• **TO DO**:
**1.** According to the news article on drugmakers and their Chinese contractors, why are some biotech companies now considering manufacturers in India? Answer in one to three sentences.
**2.** Write the next few paragraphs of the news article on drugmakers reducing their reliance on Chinese contractors, starting after its final quotation.

• **SELECTED TEXT**:
■ ■ ■ ■ ■

By Maggie Fick, Andrew Silver and Rishika Sadam
LONDON/SHANGHAI/HYDERABAD (Reuters) – Drugmakers are seeking to limit their reliance on Chinese contractors who produce drugs used in clinical trials and early-stage manufacturing, a move that is benefiting rivals in India, according to interviews with 10 industry executives and experts.
China has for nearly 20 years been the preferred location for a range of pharmaceutical research and manufacturing services due to the low cost and speed offered by contract drugmakers there.
That relationship largely held firm despite a U.S.-China trade war under the Trump administration and supply chain havoc experienced by other industries during the COVID-19 pandemic. But increasing tensions with China have prompted more Western governments to recommend that companies “de-risk” supply chains from exposure to the Asian superpower.
That is leading some biotech companies to consider using manufacturers in India to produce active pharmaceutical ingredient (API) for clinical trials or other outsourced work.
“Today you’re probably not sending an RFP (request for proposal) to a Chinese company,” said Tommy Erdei, global co-head of healthcare investment banking at Jefferies. “It’s like, ‘I don’t want to know, it doesn’t matter if they can do it for cheaper, I’m not going to start putting my product into China’.”

■ ■ ■ ■ ■

• **RECORDED DATA**:

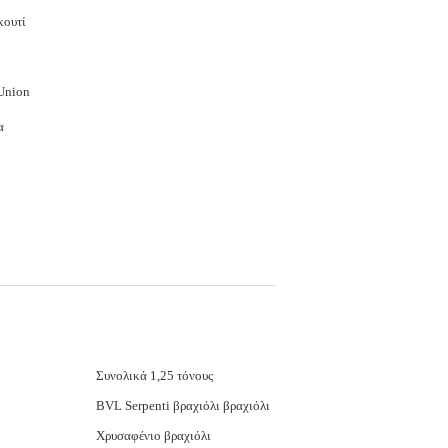
κουτί
 Union
α
Συνολικά 1,25 τόνους
ΒVL Serpenti βραχιόλι βραχιόλι
Χρυσαφένιο βραχιόλι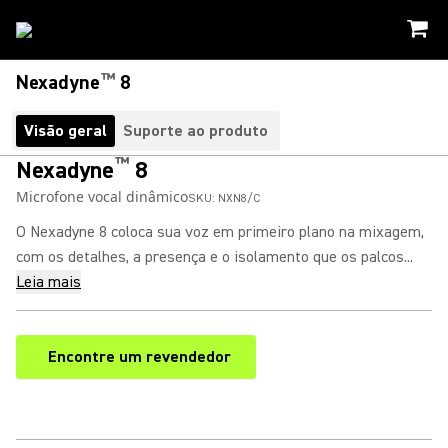
™
Nexadyne
8
Visão geral
Suporte ao produto
™
Nexadyne
8
Microfone vocal dinâmico
SKU:
NXN8/C
O Nexadyne 8 coloca sua voz em primeiro plano na mixagem,
com os detalhes, a presença e o isolamento que os palcos...
Leia mais
Encontre um revendedor
(Opens in a new tab)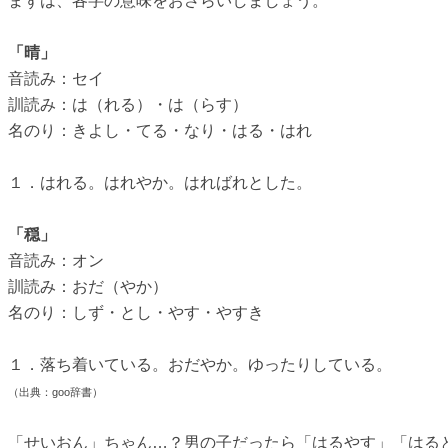
まずは、各字の意味をおさらいしましょう。
「晴」
音読み：セイ
訓読み：は（れる）・は（らす）
名のり：きよし・てる・なり・はる・はれ
１．はれる。はれやか。はればれとした。
「穏」
音読み：オン
訓読み：おだ（やか）
名のり：しず・とし・やす・やすき
１．落ち着いている。おだやか。ゆったりしている。
（出典：goo辞書）
「せいおん」ちゃん…？男の子だったら「はるやす」「はる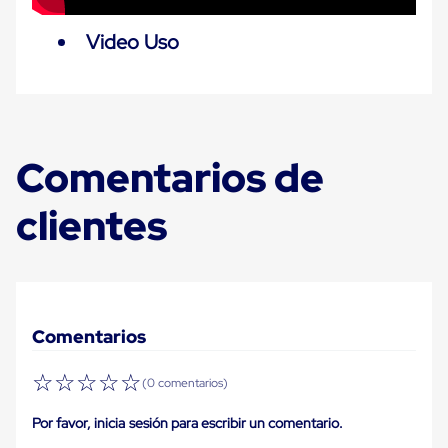
Carton
Corrugado
Video Uso
Freezer
Spacers
Separador
para
Congelación
Estandar
Separador
Comentarios de
para
Congelación
clientes
Ultra
Flujo
Cintas
protectoras
Cintas
adhesivas
Cinta
Comentarios
de
Tela
Cinta
☆
☆
☆
☆
☆
(0 comentarios)
para
Ductos
Por favor, inicia sesión para escribir un comentario.
y
Tuberias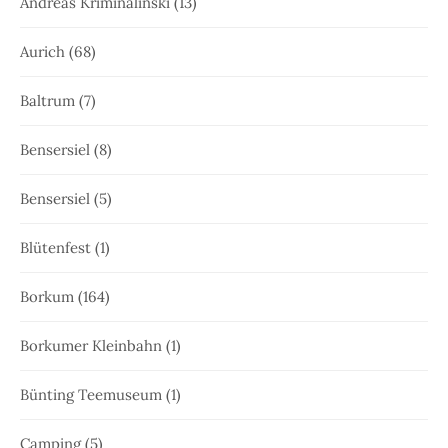
Andreas Kriminalinski
(13)
Aurich
(68)
Baltrum
(7)
Bensersiel
(8)
Bensersiel
(5)
Blütenfest
(1)
Borkum
(164)
Borkumer Kleinbahn
(1)
Bünting Teemuseum
(1)
Camping
(5)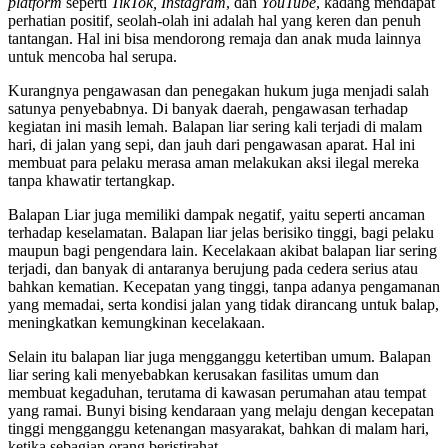
platform
seperti
TikTok, Instagram
, dan
YouTube
, kadang mendapat
perhatian positif, seolah-olah ini adalah hal yang keren dan penuh
tantangan. Hal ini bisa mendorong remaja dan anak muda lainnya
untuk mencoba hal serupa.
Kurangnya pengawasan dan penegakan hukum juga menjadi salah
satunya penyebabnya. Di banyak daerah, pengawasan terhadap
kegiatan ini masih lemah. Balapan liar sering kali terjadi di malam
hari, di jalan yang sepi, dan jauh dari pengawasan aparat. Hal ini
membuat para pelaku merasa aman melakukan aksi ilegal mereka
tanpa khawatir tertangkap.
Balapan Liar juga memiliki dampak negatif, yaitu seperti ancaman
terhadap keselamatan. Balapan liar jelas berisiko tinggi, bagi pelaku
maupun bagi pengendara lain. Kecelakaan akibat balapan liar sering
terjadi, dan banyak di antaranya berujung pada cedera serius atau
bahkan kematian. Kecepatan yang tinggi, tanpa adanya pengamanan
yang memadai, serta kondisi jalan yang tidak dirancang untuk balap,
meningkatkan kemungkinan kecelakaan.
Selain itu balapan liar juga mengganggu ketertiban umum. Balapan
liar sering kali menyebabkan kerusakan fasilitas umum dan
membuat kegaduhan, terutama di kawasan perumahan atau tempat
yang ramai. Bunyi bising kendaraan yang melaju dengan kecepatan
tinggi mengganggu ketenangan masyarakat, bahkan di malam hari,
ketika sebagian orang beristirahat.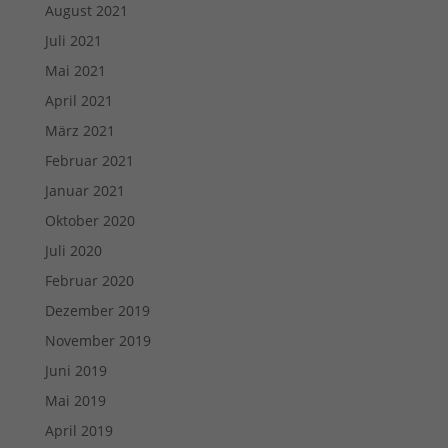
August 2021
Juli 2021
Mai 2021
April 2021
März 2021
Februar 2021
Januar 2021
Oktober 2020
Juli 2020
Februar 2020
Dezember 2019
November 2019
Juni 2019
Mai 2019
April 2019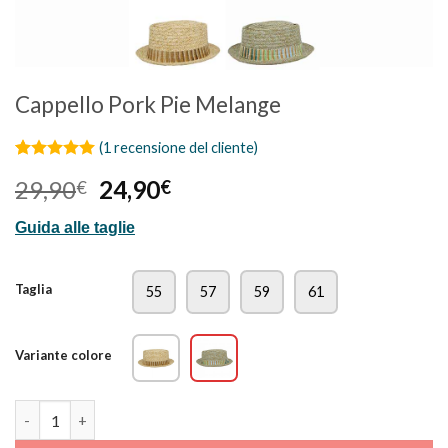
Cappello Pork Pie Melange
(
1
recensione del cliente)
Valutato
1
5
Il
Il
29,90
24,90
€
€
su 5 su
base di
prezzo
prezzo
recensioni
Guida alle taglie
originale
attuale
era:
è:
29,90€.
24,90€.
Taglia
55
57
59
61
Variante colore
Cappello Pork Pie Melange quantità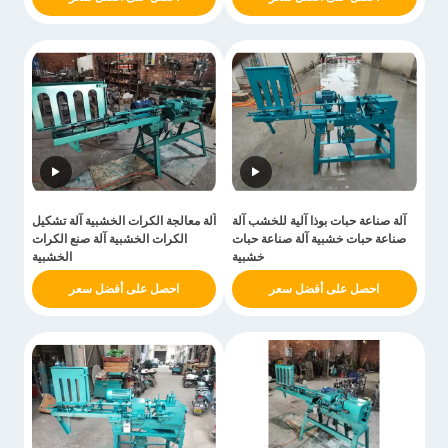
آلة صناعة حبات بوذا آلية للخشب آلة
آلة معالجة الكرات الخشبية آلة تشكيل
صناعة حبات خشبية آلة صناعة حبات
الكرات الخشبية آلة صنع الكرات
خشبية
الخشبية
احصل على أفضل سعر
احصل على أفضل سعر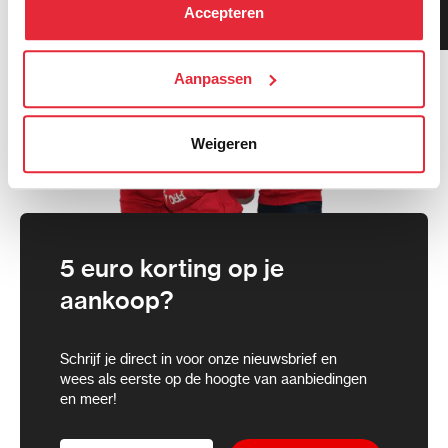
kunt alle cookies accepteren, alleen noodzakelijke
Klanten geven ons 9.3
Accepteren
gemiddeld!
cookies toestaan of je voorkeuren aanpassen.
We werken samen met
Aanpassen
21 derden
die uw gegevens
kunnen ontvangen en verwerken.
Weigeren
5 euro korting op je
aankoop?
Schrijf je direct in voor onze nieuwsbrief en
wees als eerste op de hoogte van aanbiedingen
en meer!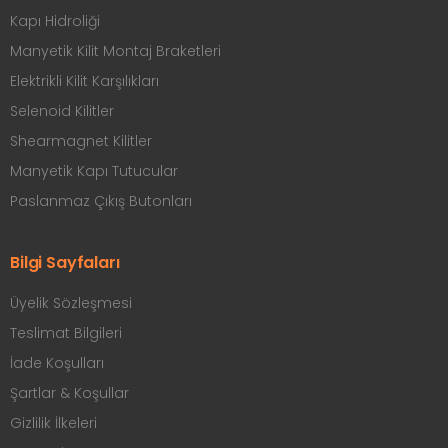
Kapı Hidroliği
Manyetik Kilit Montaj Braketleri
Elektrikli Kilit Karşılıkları
Selenoid Kilitler
Shearmagnet Kilitler
Manyetik Kapı Tutucular
Paslanmaz Çıkış Butonları
Bilgi Sayfaları
Üyelik Sözleşmesi
Teslimat Bilgileri
İade Koşulları
Şartlar & Koşullar
Gizlilik İlkeleri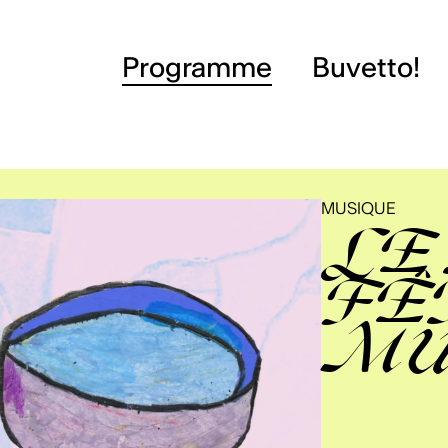
Programme
Buvetto!
MUSIQUE
LE 
FÊ
MU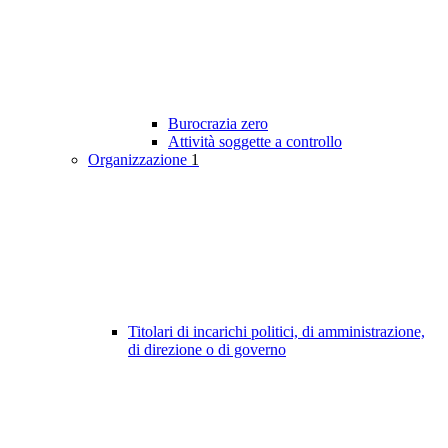
Burocrazia zero
Attività soggette a controllo
Organizzazione
1
Titolari di incarichi politici, di amministrazione,
di direzione o di governo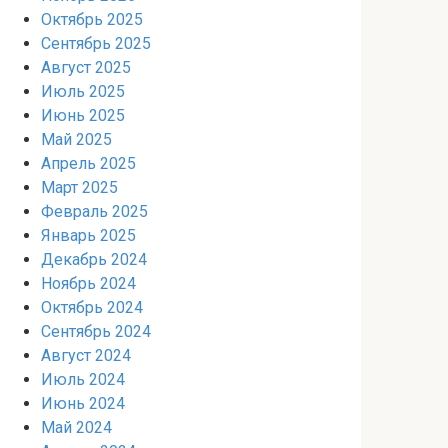
Октябрь 2025
Сентябрь 2025
Август 2025
Июль 2025
Июнь 2025
Май 2025
Апрель 2025
Март 2025
Февраль 2025
Январь 2025
Декабрь 2024
Ноябрь 2024
Октябрь 2024
Сентябрь 2024
Август 2024
Июль 2024
Июнь 2024
Май 2024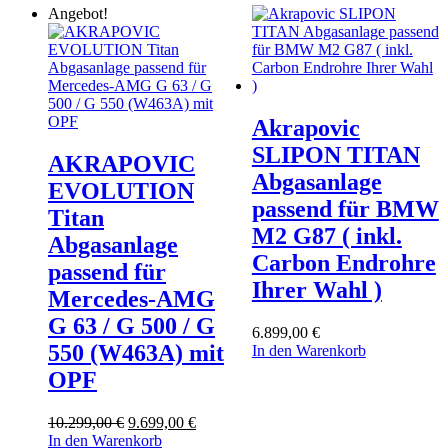
Angebot!
Akrapovic
SLIPON TITAN
AKRAPOVIC
Abgasanlage
EVOLUTION
passend für BMW
Titan
M2 G87 ( inkl.
Abgasanlage
Carbon Endrohre
passend für
Ihrer Wahl )
Mercedes-AMG
G 63 / G 500 / G
6.899,00
€
550 (W463A) mit
In den Warenkorb
OPF
Ursprünglicher
Aktueller
10.299,00
€
9.699,00
€
Preis
Preis
In den Warenkorb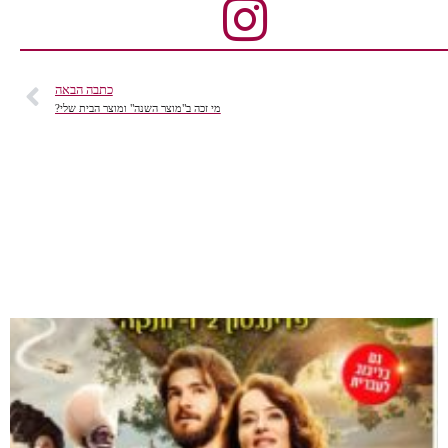
כתבה הבאה
מי זכה ב"מוצר השנה" ומוצר הבית שלי?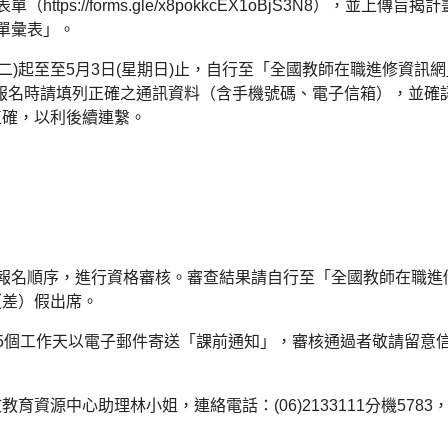
tps://forms.gle/x8pokkcEX1oBjS3N8），並上傳旨揭
單彙表」。
期二)起至至5月3日(星期日)止，自行至「全國教師在職進修資訊網
/）完成線上報名，報名時請填列正確之通訊資料（含手機號碼、電子信箱），並確
正確，以利後續連繫。
報名順序，進行資格審核。審查結果請自行至「全國教師在職進
（差）假出席。
5個工作天以電子郵件寄送「課前通知」，審核通過者敬請留意
資源中心助理林小姐，連絡電話：(06)2133111分機5783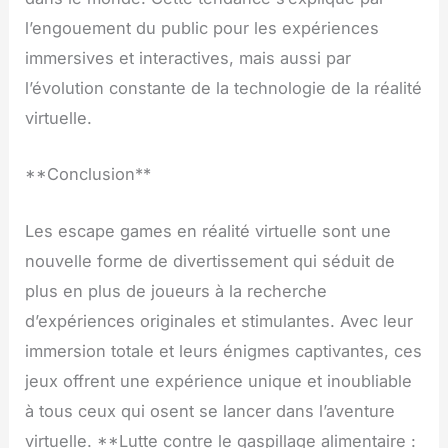
l’engouement du public pour les expériences
immersives et interactives, mais aussi par
l’évolution constante de la technologie de la réalité
virtuelle.
**Conclusion**
Les escape games en réalité virtuelle sont une
nouvelle forme de divertissement qui séduit de
plus en plus de joueurs à la recherche
d’expériences originales et stimulantes. Avec leur
immersion totale et leurs énigmes captivantes, ces
jeux offrent une expérience unique et inoubliable
à tous ceux qui osent se lancer dans l’aventure
virtuelle. **Lutte contre le gaspillage alimentaire :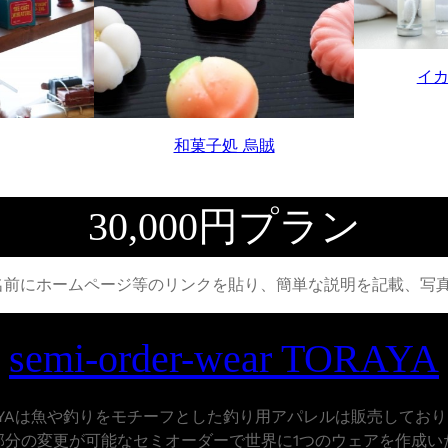
イカ
和菓子処 烏賊
30,000円プラン
名前にホームページ等のリンクを貼り、簡単な説明を記載、写真
semi-order-wear TORAYA
AYAは魚や釣りをモチーフとした釣り用アパレルは販売してお
部分の変更が可能なセミオーダーで世界に1つのウェアを作成い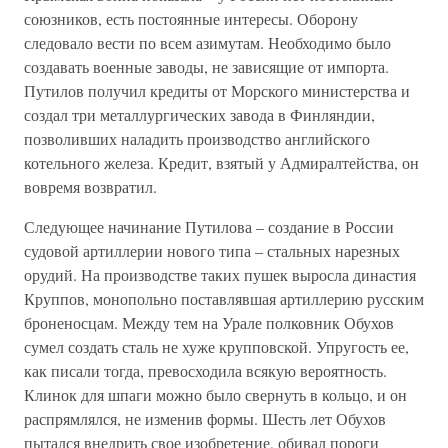
союзников, есть постоянные интересы. Оборону
следовало вести по всем азимутам. Необходимо было
создавать военные заводы, не зависящие от импорта.
Путилов получил кредиты от Морского министерства и
создал три металлургических завода в Финляндии,
позволивших наладить производство английского
котельного железа. Кредит, взятый у Адмиралтейства, он
вовремя возвратил.
Следующее начинание Путилова – создание в России
судовой артиллерии нового типа – стальных нарезных
орудий. На производстве таких пушек выросла династия
Круппов, монопольно поставлявшая артиллерию русским
броненосцам. Между тем на Урале полковник Обухов
сумел создать сталь не хуже крупповской. Упругость ее,
как писали тогда, превосходила всякую вероятность.
Клинок для шпаги можно было свернуть в кольцо, и он
распрямлялся, не изменив формы. Шесть лет Обухов
пытался внедрить свое изобретение, обивал пороги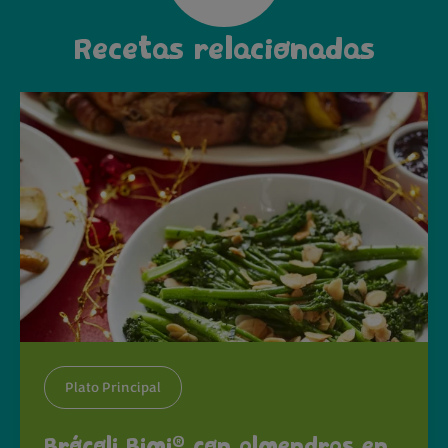
Recetas relacionadas
Plato Principal
®
Brócoli Bimi
con almendras en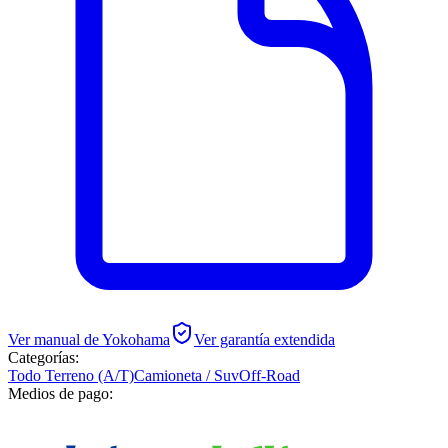
Ver manual de
Yokohama
Ver garantía extendida
Categorías:
Todo Terreno (A/T)
Camioneta / Suv
Off-Road
Medios de pago: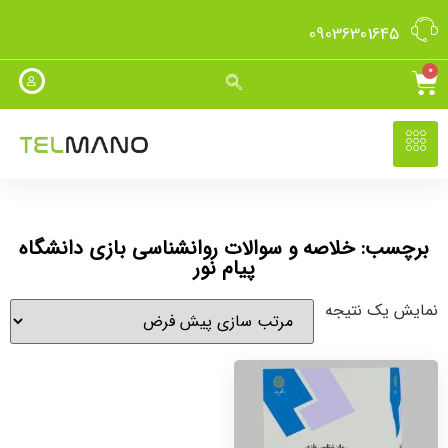
09036301645
0
برچسب: خلاصه و سوالات روانشناسی بازی دانشگاه
پیام نور
نمایش یک نتیجه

■ ■ ■ ■ ■

• **ACTIVITY ANSWERS**:
**1.** Rising tensions with China have led more Western governments to recommend that companies "de-risk" their supply chains from exposure to China. As a result, some biotech companies are considering Indian manufacturers to produce active pharmaceutical ingredient for clinical trials or other outsourced work.

**2.**
Dr Ashish Nimgaonkar, the founder of Glyscend Therapeutics, a U.S.-based biotech firm testing treatments for type 2 diabetes and obesity in early trials, agreed. “All of the factors over the past several years have made China a less attractive option for us,” he said.
Nimgaonkar told Reuters that when Glyscend issues an RFP later in the development stage of the medicines it has in trials, Indian contract development and manufacturing organisations (CDMOs) would be preferred over Chinese ones.
Four of India’s largest CDMOs – Syngene, Aragen Life Sciences, Piramal Pharma Solutions, and Sai Life Sciences – told Reuters they have this year seen increased interest and requests from Western pharma companies, including major multinationals.
Sai declined to comment on profit growth but said sales have grown 25%-30% in recent years. The other companies said they reported strong profit growth in the most recent quarter.
Top executives at the firms said some customers want to add India as a second source, in addition to China, for manufacturing. Others are seeking to leave China and even making requests to originate supply chains in India.
The full benefit for these Indian manufacturers will not be immediate, said Peter DeYoung, CEO of Piramal Pharma Solutions.
It will take time for treatments in early development to make it to the market, when contracts would become more lucrative for outsourcing firms like his, he said.
Chinese CDMOs are established makers of biologic drugs, which require a higher threshold of regulatory approval than conventional medicines, said Helen Chen, Greater China Managing Partner at L.E.K. Consulting in Shanghai.
Hiring a new firm for complex work such as biologic manufacturing can take three to five years, she added. “It’s really not something that (companies) just pick up and move like shoes.”
STRONG GROWTH
India is seeking a bigger foothold in the pharma services sector to boost sales and reputation for its $42 billion pharmaceuticals industry.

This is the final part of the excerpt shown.